[Opening Available records section]

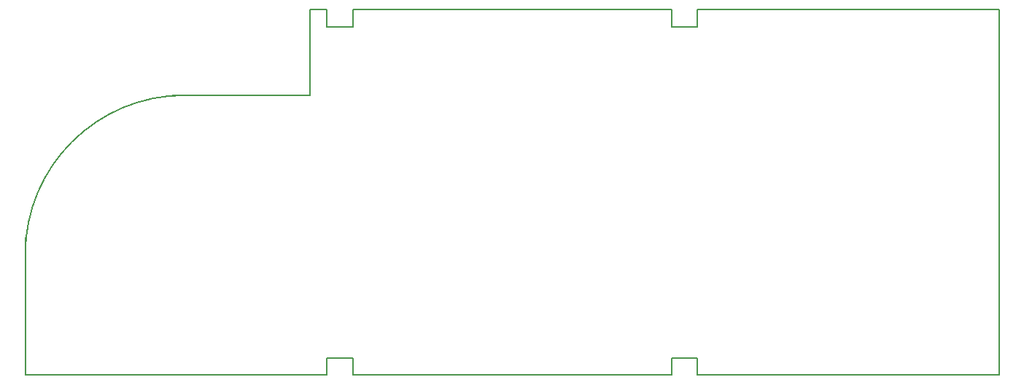
<source format=gbr>
G04 #@! TF.GenerationSoftware,KiCad,Pcbnew,5.0.2-5.fc29*
G04 #@! TF.CreationDate,2020-05-24T09:12:21-05:00*
G04 #@! TF.ProjectId,coleco_to_nes_selectable_v4,636f6c65-636f-45f7-946f-5f6e65735f73,rev?*
G04 #@! TF.SameCoordinates,Original*
G04 #@! TF.FileFunction,Profile,NP*
%FSLAX46Y46*%
G04 Gerber Fmt 4.6, Leading zero omitted, Abs format (unit mm)*
G04 Created by KiCad (PCBNEW 5.0.2-5.fc29) date Sun 24 May 2020 09:12:21 AM CDT*
%MOMM*%
%LPD*%
G01*
G04 APERTURE LIST*
%ADD10C,0.200000*%
G04 APERTURE END LIST*
D10*
X120010000Y-67520000D02*
X104010000Y-67520000D01*
X87010000Y-100020000D02*
X87010000Y-84020000D01*
X122010000Y-100020000D02*
X87010000Y-100020000D01*
X122010000Y-98020000D02*
X122010000Y-100020000D01*
X125010000Y-98020000D02*
X122010000Y-98020000D01*
X125010000Y-100020000D02*
X125010000Y-98020000D01*
X162010000Y-100020000D02*
X125010000Y-100020000D01*
X162010000Y-98020000D02*
X162010000Y-100020000D01*
X165010000Y-98020000D02*
X162010000Y-98020000D01*
X165010000Y-100020000D02*
X165010000Y-98020000D01*
X200010000Y-100020000D02*
X165010000Y-100020000D01*
X200010000Y-57520000D02*
X200010000Y-100020000D01*
X165010000Y-57520000D02*
X200010000Y-57520000D01*
X165010000Y-59520000D02*
X165010000Y-57520000D01*
X162010000Y-59520000D02*
X165010000Y-59520000D01*
X162010000Y-57520000D02*
X162010000Y-59520000D01*
X125010000Y-57520000D02*
X162010000Y-57520000D01*
X125010000Y-59520000D02*
X125010000Y-57520000D01*
X122010000Y-59520000D02*
X125010000Y-59520000D01*
X122010000Y-57520000D02*
X122010000Y-59520000D01*
X120010000Y-57520000D02*
X122010000Y-57520000D01*
X120010000Y-67520000D02*
X120010000Y-57520000D01*
X86970000Y-85980000D02*
G75*
G02X105470000Y-67480000I18500000J0D01*
G01*
M02*

</source>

[Closing Available records section]

▶ _Work instructions_
Both ends included, copy word for word the lines from the top of the entries above through the line with "X125010000Y-57520000D01*". No pictures.

▶ _Problem solution_
<source format=gbr>
G04 #@! TF.GenerationSoftware,KiCad,Pcbnew,5.0.2-5.fc29*
G04 #@! TF.CreationDate,2020-05-24T09:12:21-05:00*
G04 #@! TF.ProjectId,coleco_to_nes_selectable_v4,636f6c65-636f-45f7-946f-5f6e65735f73,rev?*
G04 #@! TF.SameCoordinates,Original*
G04 #@! TF.FileFunction,Profile,NP*
%FSLAX46Y46*%
G04 Gerber Fmt 4.6, Leading zero omitted, Abs format (unit mm)*
G04 Created by KiCad (PCBNEW 5.0.2-5.fc29) date Sun 24 May 2020 09:12:21 AM CDT*
%MOMM*%
%LPD*%
G01*
G04 APERTURE LIST*
%ADD10C,0.200000*%
G04 APERTURE END LIST*
D10*
X120010000Y-67520000D02*
X104010000Y-67520000D01*
X87010000Y-100020000D02*
X87010000Y-84020000D01*
X122010000Y-100020000D02*
X87010000Y-100020000D01*
X122010000Y-98020000D02*
X122010000Y-100020000D01*
X125010000Y-98020000D02*
X122010000Y-98020000D01*
X125010000Y-100020000D02*
X125010000Y-98020000D01*
X162010000Y-100020000D02*
X125010000Y-100020000D01*
X162010000Y-98020000D02*
X162010000Y-100020000D01*
X165010000Y-98020000D02*
X162010000Y-98020000D01*
X165010000Y-100020000D02*
X165010000Y-98020000D01*
X200010000Y-100020000D02*
X165010000Y-100020000D01*
X200010000Y-57520000D02*
X200010000Y-100020000D01*
X165010000Y-57520000D02*
X200010000Y-57520000D01*
X165010000Y-59520000D02*
X165010000Y-57520000D01*
X162010000Y-59520000D02*
X165010000Y-59520000D01*
X162010000Y-57520000D02*
X162010000Y-59520000D01*
X125010000Y-57520000D02*
X162010000Y-57520000D01*
X125010000Y-59520000D02*
X125010000Y-57520000D01*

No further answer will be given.